-- Data follows --

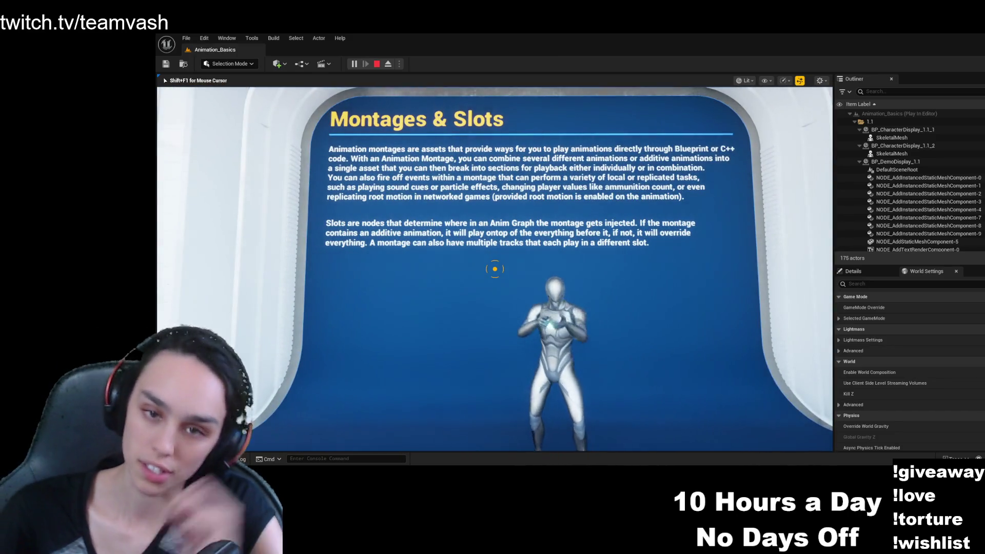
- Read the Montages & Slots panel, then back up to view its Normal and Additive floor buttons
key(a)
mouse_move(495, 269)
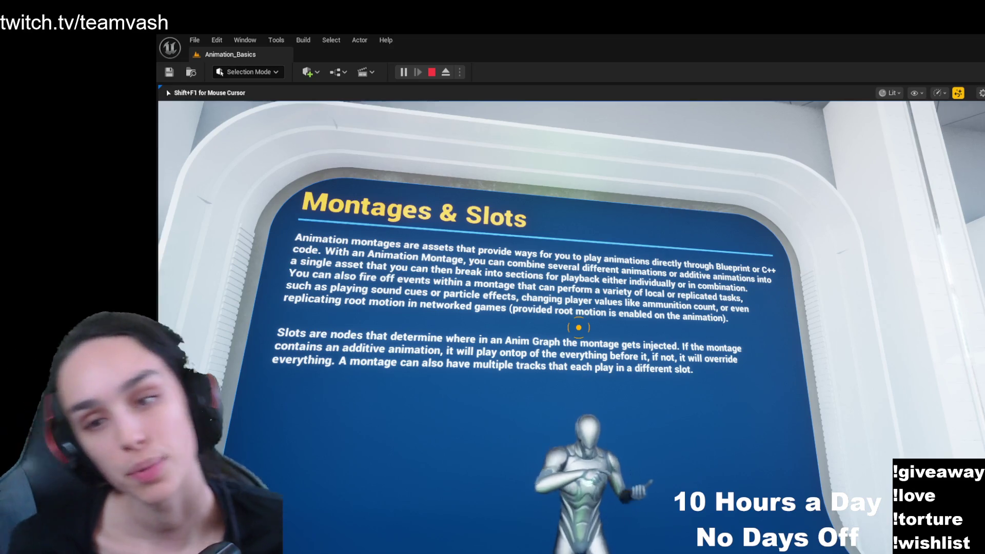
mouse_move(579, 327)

-- Data concluded --
-- Data follows --

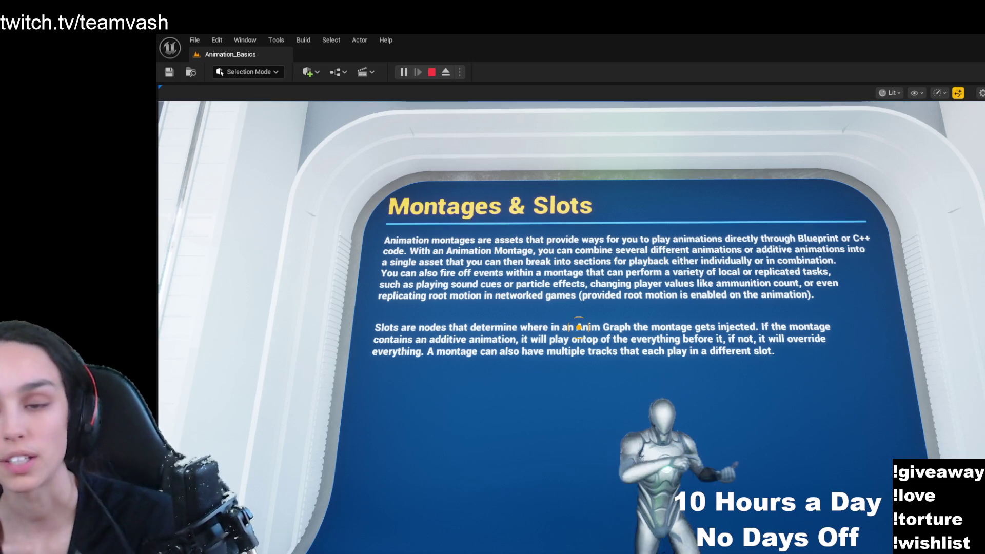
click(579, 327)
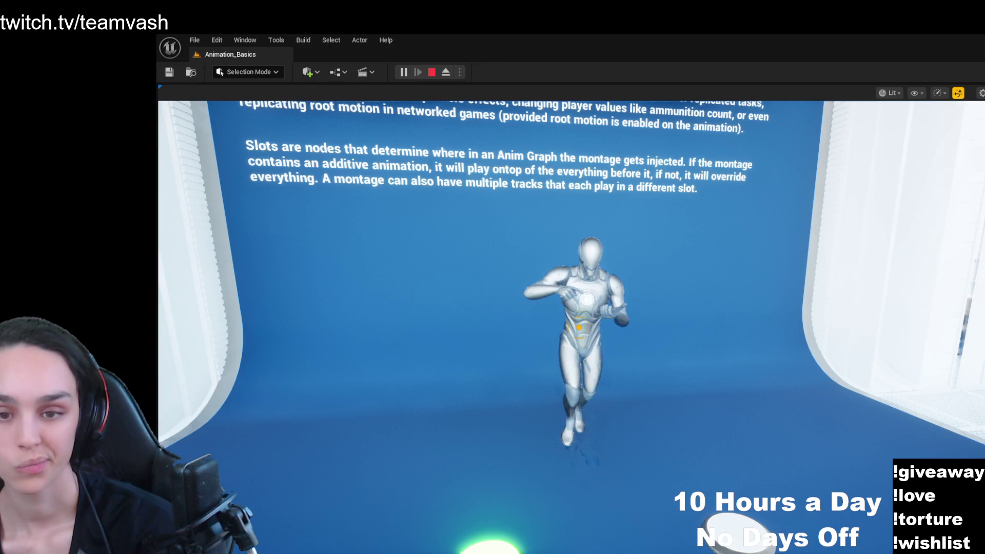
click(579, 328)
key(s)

-- Data concluded --
-- Data follows --

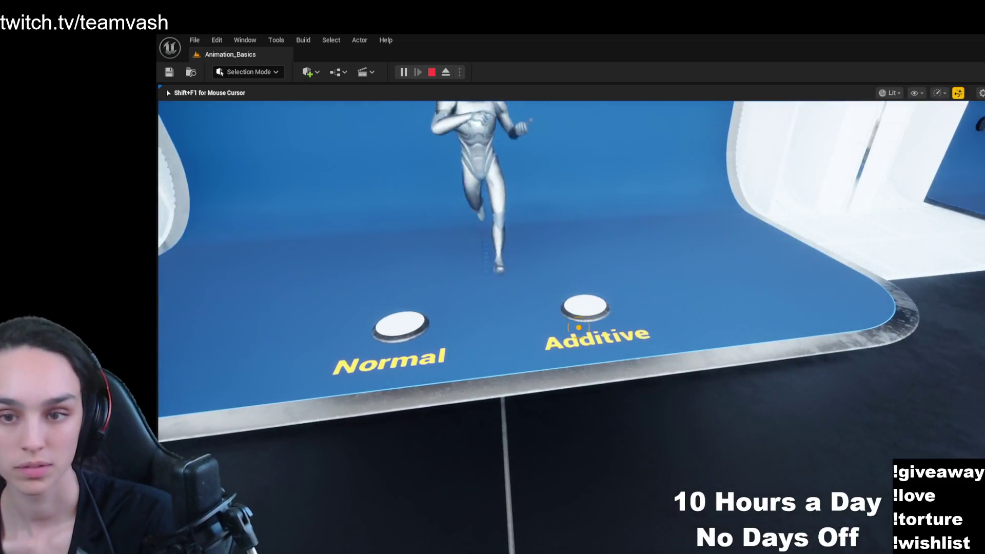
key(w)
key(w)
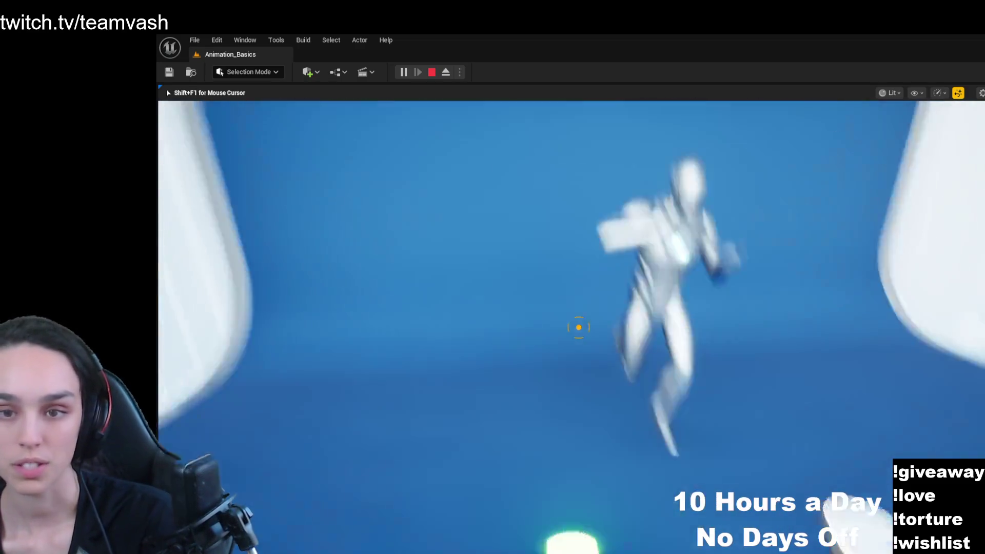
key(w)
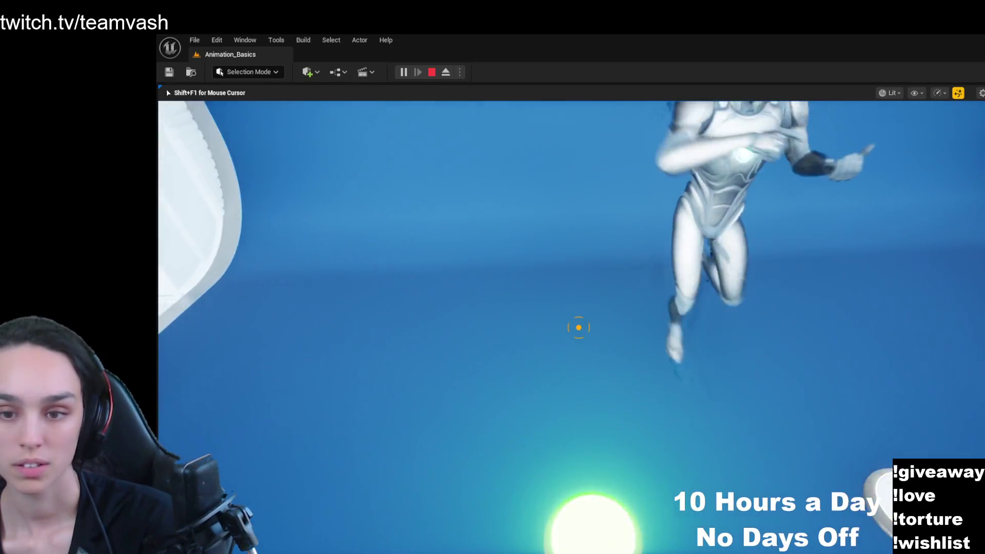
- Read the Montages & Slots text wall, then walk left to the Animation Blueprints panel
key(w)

-- Data concluded --

[What you have to do]
Above this task is a listing with pictures in it. Retype only the lines from the one containing "- Read the Montages & Slots panel, then" through the one containing "mouse_move(579, 327)", both included, and not the pictures.

[Expected output]
- Read the Montages & Slots panel, then back up to view its Normal and Additive floor buttons
key(a)
mouse_move(495, 269)
mouse_move(579, 327)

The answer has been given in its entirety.